Vient le tour de Vaudou Game, groupe de funk aux rythmes imparables. Si ses musiciens sont Français, son charismatique leader Peter Solo, bête de scène en puissance, est Togolais. “Il fait une musique funk, vraiment puissante, avec des influences plus locales”. On effleure le terme “afrobeat”, devenu presque un fourre-tout comme l’était autrefois le mot “world music”, mais Jean-Louis le rejette :

Non non, c’est pas de l’afrobeat, c’est de la funk africaine, y’a pas de highlife [genre musical africain à la base de l’afrobeat, ndlr] là-dedans ! C’est surtout très inspiré de la musique de James Brown.

C’est ça. Aller et retour, de l’Afrique de l’ouest aux Etats-Unis, pour retourner au Togo. Et Jean-Louis de rappeler que le Godfather of Soul, qui était aussi un peu le papa de la funk, est une grande source d’inspiration pour des musiciens ghanéens et nigérians du cultissime Fela Anikulapo Kuti au voodoo funk de Peter Solo et de son Jeu Vaudou.
Rendez-vous samedi 6 décembre à 23h15, au Parc Expo, Hall 8, pour vous laisser pénétrer par la transe provoquée par la funk de Vaudou Game.

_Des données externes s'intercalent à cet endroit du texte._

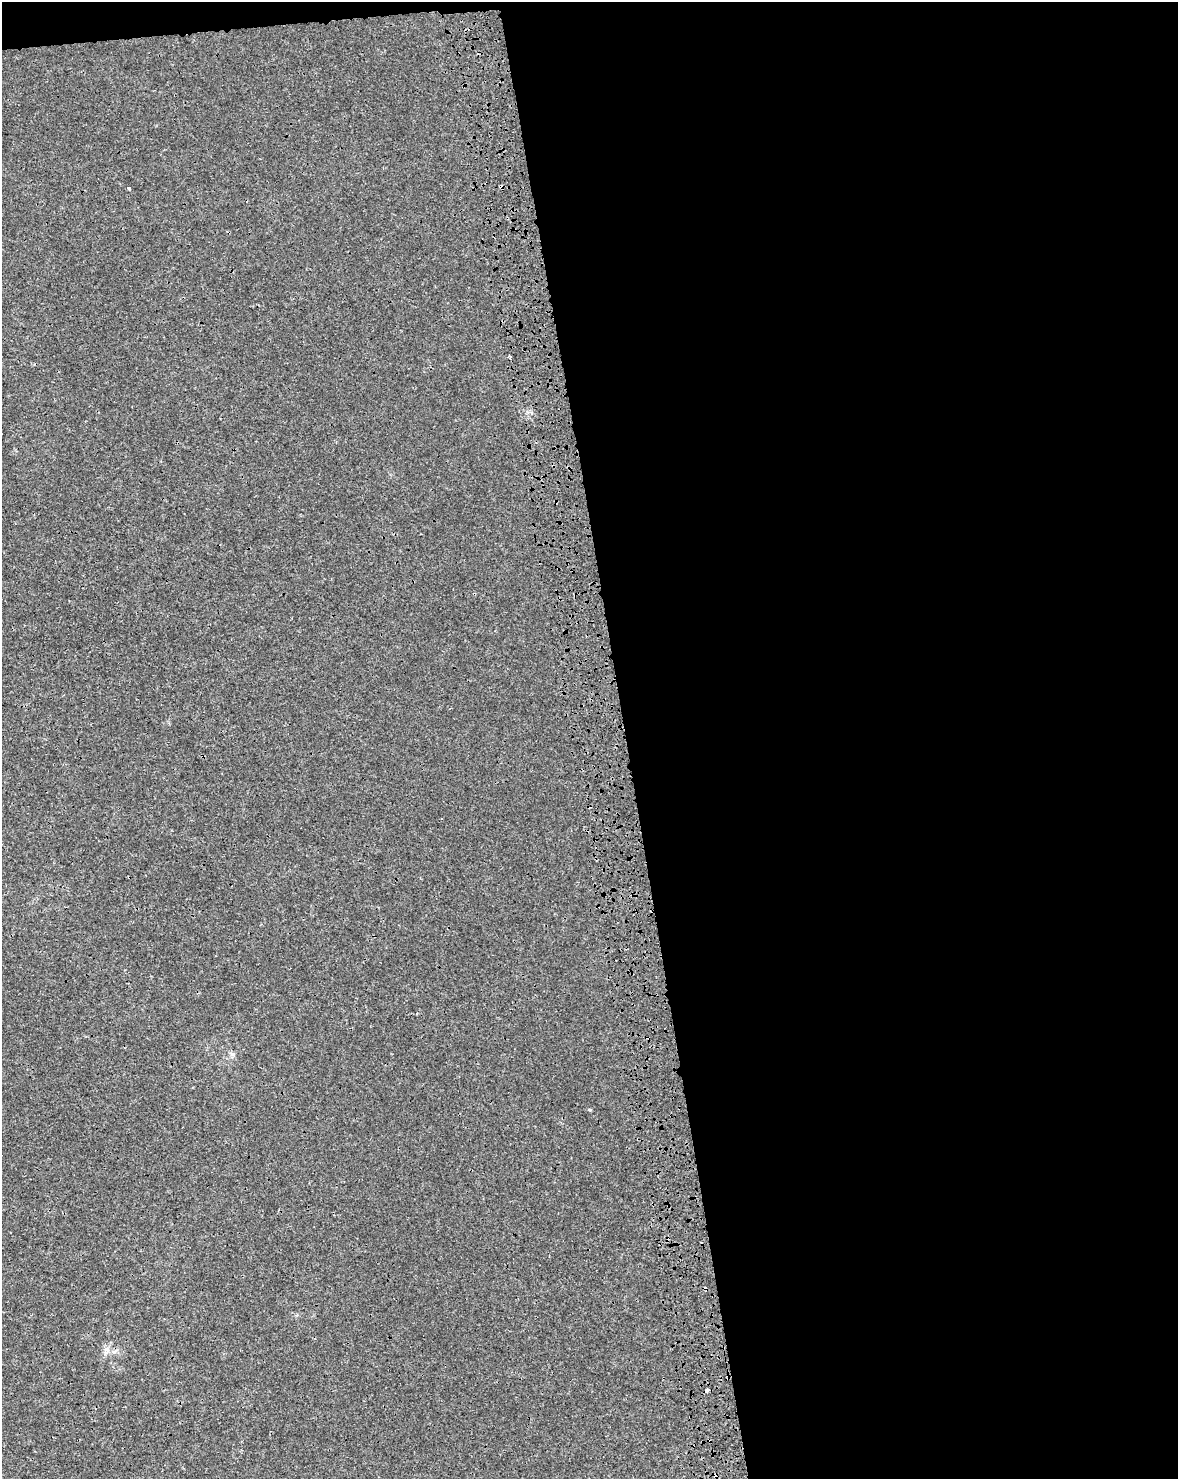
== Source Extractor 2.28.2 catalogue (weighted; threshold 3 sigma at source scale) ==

Jambinai, rock coréen post-traditionnel

Quittons le Togo pour des terres encore plus exotiques : la Corée du Sud. Là-bas, Jambinai déploie de longues structures élastiques, où se nichent tant sonorités d’instruments traditionnels que pulsations rock. Jean-Louis Brossard ajoute que le groupe, formé par une poignée d’étudiants coréens, ne limite pas son spectre sonore à un “se mélange aussi avec des éléments électroniques : ça parlera carrément aux amateurs de post rock, Jambinai sonne parfois à la Tortoise ou Godspeed You ! Black Emperor”.

Au début, je les avais placés dans le début de la compilation découverte des Trans, puis finalement je les ai plutôt mis à la fin, par crainte que ça ne dissuade les auditeurs d’écouter plus loin la compil.